Ik begon te hyperventileren door de beperkte ruimte en mijn angst sloeg om in verdoving. Van het ene op het andere moment hoorde ik enkel nog mijn eigen versnelde hartkloppingen, niets anders. Alleen het gebonk dat van binnenin mij levend hield.
Net toen ik voelde dat ik bewusteloos zou vallen, kropen twee sterke armen om me heen en hielden me stevig vast vanachter met één van de armen over mijn mond om mijn adem, of welk geluid dat uit mijn mond zou kunnen komen, te dempen en het liefst te voorkomen. Mijn adem zat hoog en mijn ogen waren gesloten, ik zweette van angst en de tranen waren onmogelijk te missen, zelfs als je van een afstand zou kijken. Ondanks de angst waar ik vroeg of laat aan onderdoor zou gaan, voelde ik me enigszins veilig in de armen. Ze gaven me een gevoel alsof ik een persoonlijk schild had dat al het kwaad dat mijn kant op zou komen kon laten verdwijnen. Ik opende mijn ogen die nog steeds glinsterden van de tranen die in niet meer nodig hadden dan een kleine tegenvaller om te ontsnappen.
'Je verraadt ons nog,' fluisterde een bekende stem in mijn oor. Ik zuchtte en maakte een instemmend geluidje, aangezien hij door het gebrek aan licht geen hoofdknikje had kunnen zien. Het was donker -de lucht was pikzwart- en ik blies koude adem uit. De kou die ik uitblies vormde mist wolkjes die vervaagden na een korte periode, alleen maar om daarna zich weer te hervormen in de lucht toen ik opnieuw adem haalde.
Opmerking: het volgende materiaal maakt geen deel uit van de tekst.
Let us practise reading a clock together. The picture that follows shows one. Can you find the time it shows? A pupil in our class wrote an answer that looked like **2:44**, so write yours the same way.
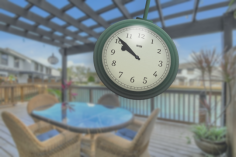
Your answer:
**9:51**
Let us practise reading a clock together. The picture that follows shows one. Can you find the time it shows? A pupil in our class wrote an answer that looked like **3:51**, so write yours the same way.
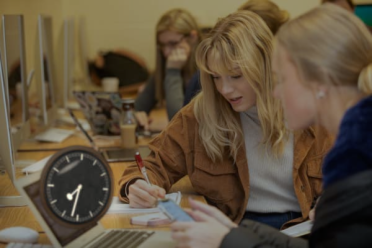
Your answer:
**7:32**
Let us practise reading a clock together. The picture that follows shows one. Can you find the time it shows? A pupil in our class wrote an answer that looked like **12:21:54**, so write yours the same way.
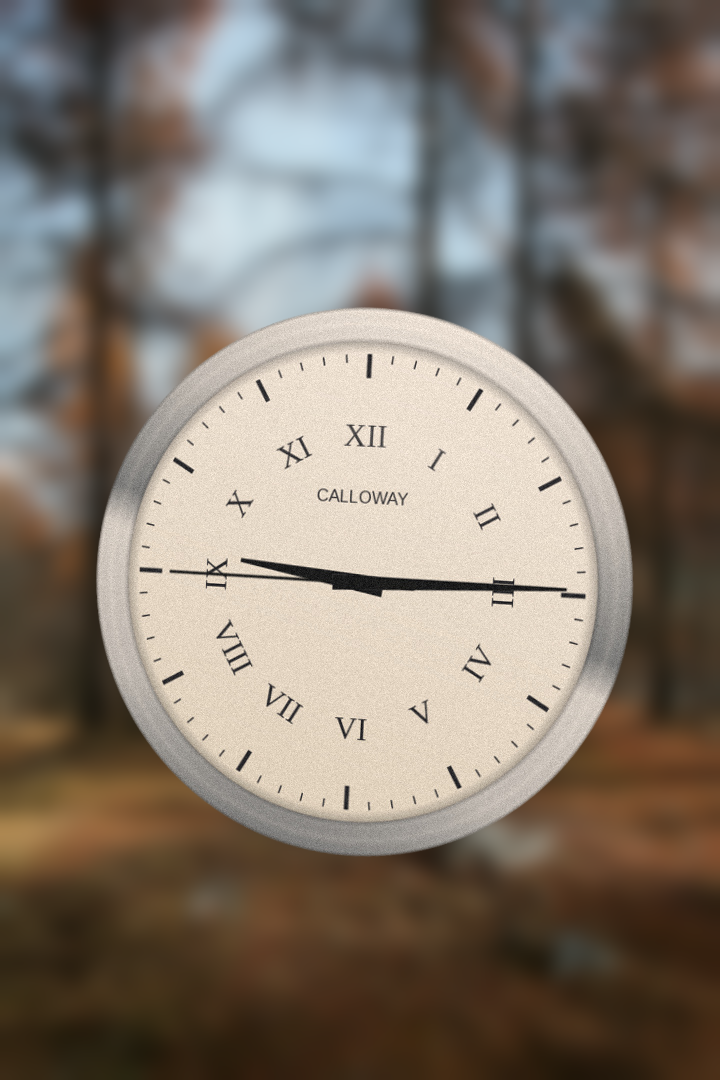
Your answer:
**9:14:45**
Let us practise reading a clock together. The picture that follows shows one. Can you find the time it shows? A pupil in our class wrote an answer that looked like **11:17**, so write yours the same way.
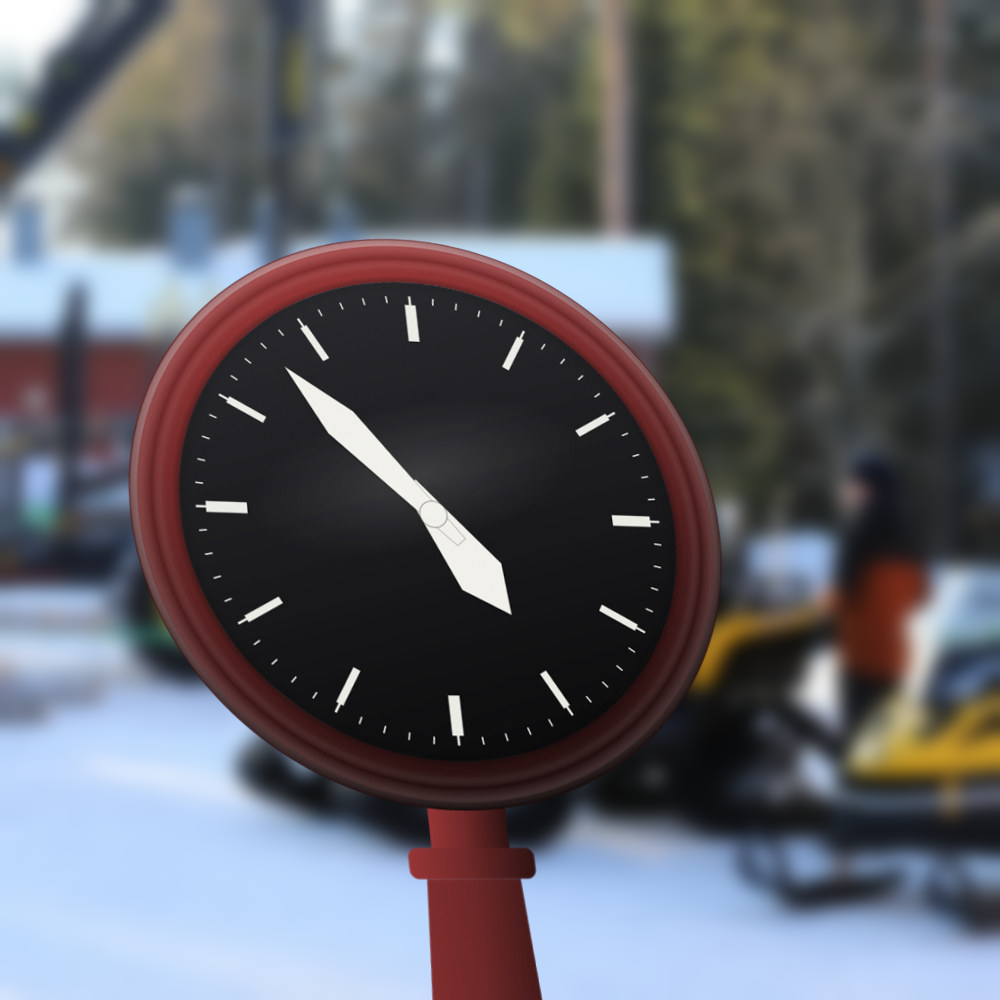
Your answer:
**4:53**
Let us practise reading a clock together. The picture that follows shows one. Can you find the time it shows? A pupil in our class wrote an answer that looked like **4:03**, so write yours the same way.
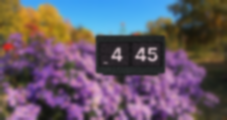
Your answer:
**4:45**
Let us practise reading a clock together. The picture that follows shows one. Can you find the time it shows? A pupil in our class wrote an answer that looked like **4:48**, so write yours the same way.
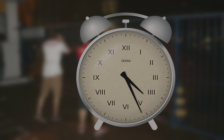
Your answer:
**4:26**
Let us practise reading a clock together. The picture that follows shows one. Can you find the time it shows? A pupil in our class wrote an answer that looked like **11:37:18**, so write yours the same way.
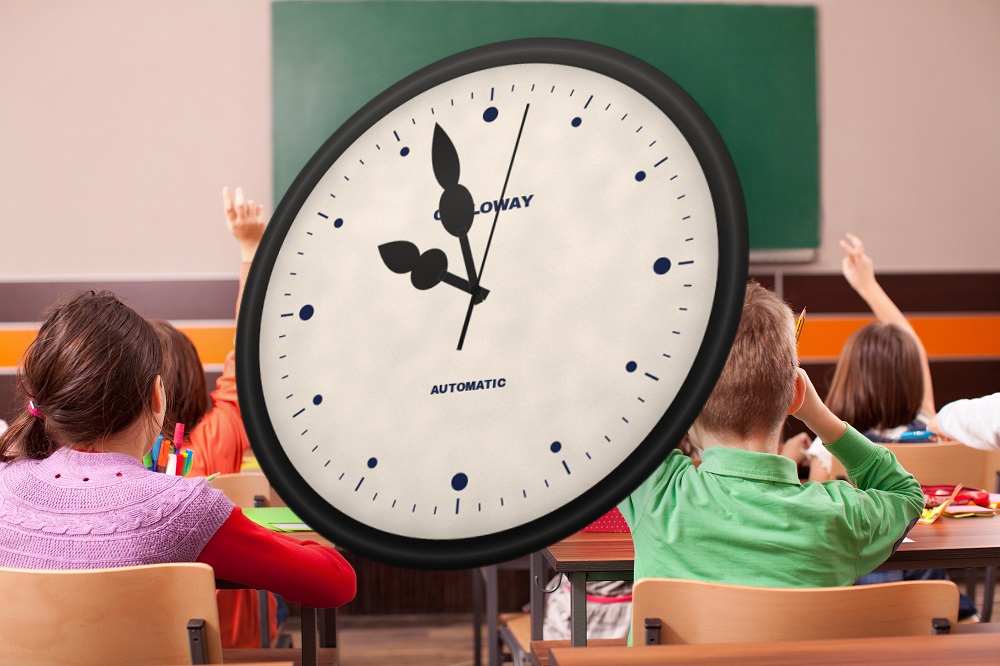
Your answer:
**9:57:02**
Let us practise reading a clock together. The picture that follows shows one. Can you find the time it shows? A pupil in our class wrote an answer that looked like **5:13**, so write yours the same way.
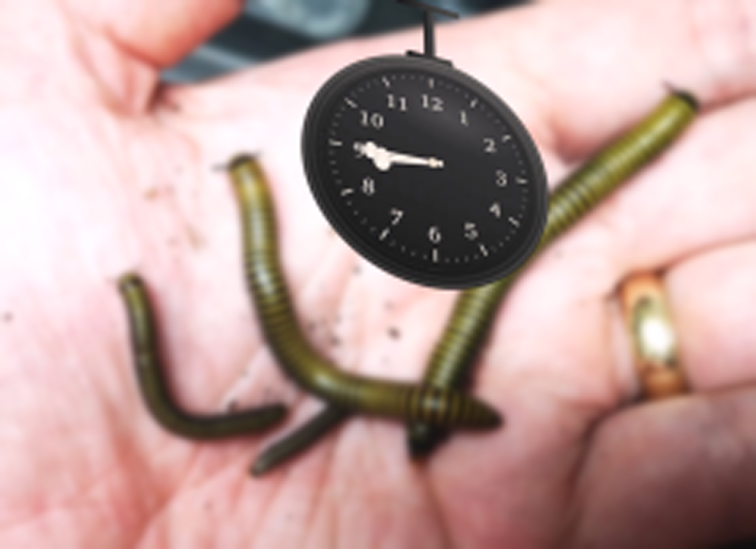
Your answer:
**8:45**
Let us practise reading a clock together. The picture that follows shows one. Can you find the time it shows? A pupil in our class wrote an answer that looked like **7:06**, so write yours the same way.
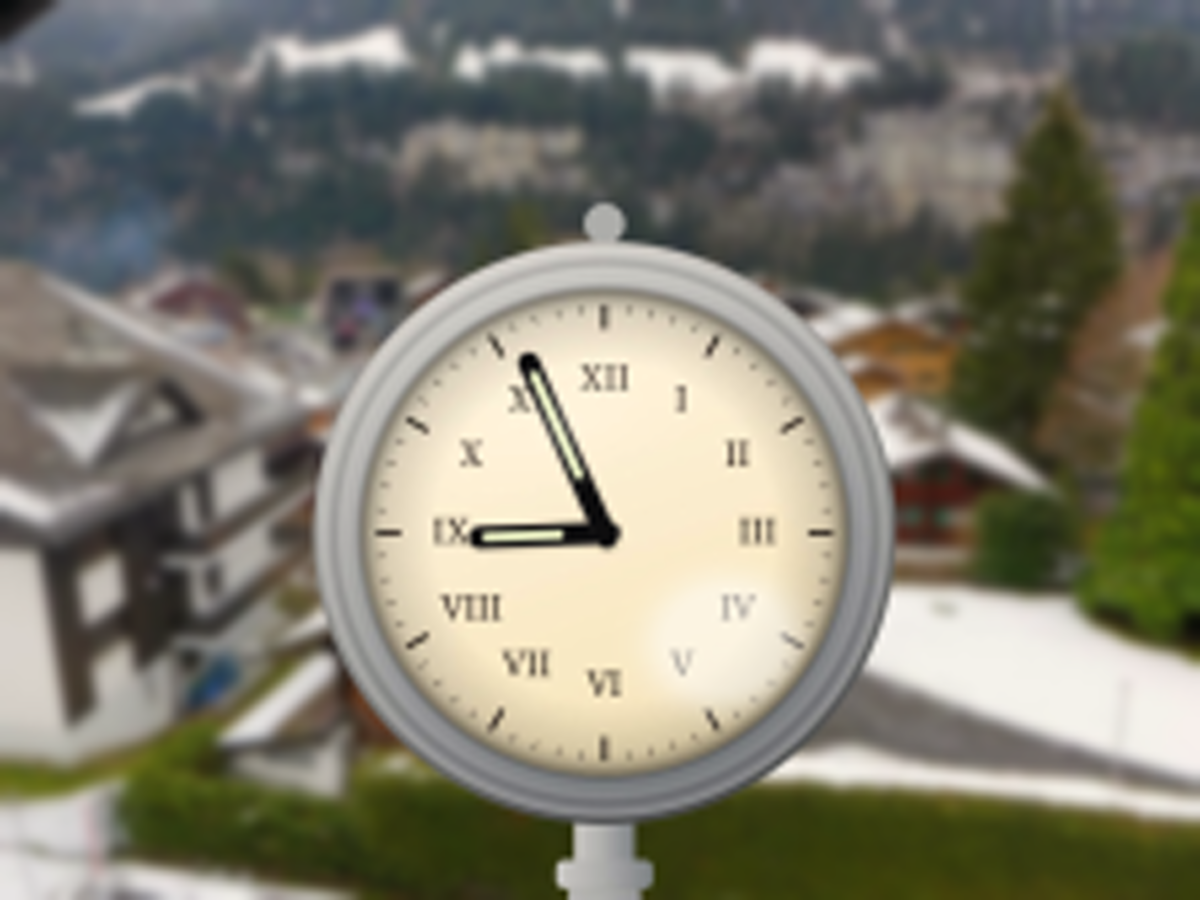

'Stil,' beval een plotselinge stem me. Het was dezelfde die had gezegd dat ik ons nog zou kunnen verraden. Ik werd opslag stil, bang voor alles wat nog moest en kon gebeuren.
Ik schudde mijn hoofd lichtjes om de warme en jammergenoeg ook zwetende hand van mijn mond af te krijgen. Het werkte. Leons twee zeeblauwe ogen me aanstaarden alsof ze iets wilde zeggen. Hij had een vragende blik in zijn ogen en zijn wenkbrauwen schoten samen. Het leek alsof hij steun zou moeten zoeken bij een dichtstbijzijnd steunpunt. Hij zag er wankel uit en de kleur van zijn gezicht was als sneeuw voor de zon verdwenen. Ondanks de normaal zongebruinde tint die zijn huid bevatte, was nu hij lijkbleek. Het schrok me af, maar tegelijkertijd maakte het me ook het kleinste beetje nieuwsgierig wat er gaande was. Waren we ontdekt? Hadden de wachters ons gezien en dat doorgegeven? Mijn gerustgestelde staat van een minuut geleden was voor de tweede keer die dag helemaal verdwenen en mijn hoofd tolde, alsof het speelgoed was waar kleine kinderen mee speelden.
Ik bedwong mijn behoefte om mijn ogen te sluiten, bang dat ik anders flauw zou vallen.
Hoewel ik normaal diep en en uit zou ademen was dat geen optie in deze situatie, er stond teveel op het spel om iets te laten mislukken.
Ik herpakte me weer zo veel als ik kon. Het was vreemd om te bedenken dat twee jaar geleden alles normaal was. Als mijn moeder geen behoefte aan een koning had gehad zaten we niet in deze problemen. Als ze verliefd zou zijn geworden iemand anders -wie dan ook- zou alles voorkomen hebben kunnen worden. Mijn stiefvader had dit alles veroorzaakt. Hoe hadden we hem in vertrouwen kunnen nemen? Ik blies een beetje adem uit.
Mijn gedachten bleven hangen bij mijn moeder en tranen vulden mijn ogen. Ik wilde terug in de tijd. Maar dat was onmogelijk.

'Loop eens door. Niet zo hard. Ik zei-'
'Je zei dat we voorzichtig moeten doen. Ik hoorde je de eerste twintig keer ook,' snauwde ik naar Leon. Hij draaide zich abrupt om, waardoor zijn dodende blik duidelijk zichtbaar werd. Ik zette bijna een stapje achteruit om mezelf enigszins te beschermen in het geval hij zo stom was om mij iets aan te doen.
'Als je het hebt gehoord, doe dan ook wat ik zei,' mompelde hij.

Je hebt het einde van de gepubliceerde delen bereikt.

⏰ Laatst bijgewerkt: Dec 16, 2020 ⏰

Voeg dit verhaal toe aan je bibliotheek om op de hoogte gebracht te worden van nieuwe delen!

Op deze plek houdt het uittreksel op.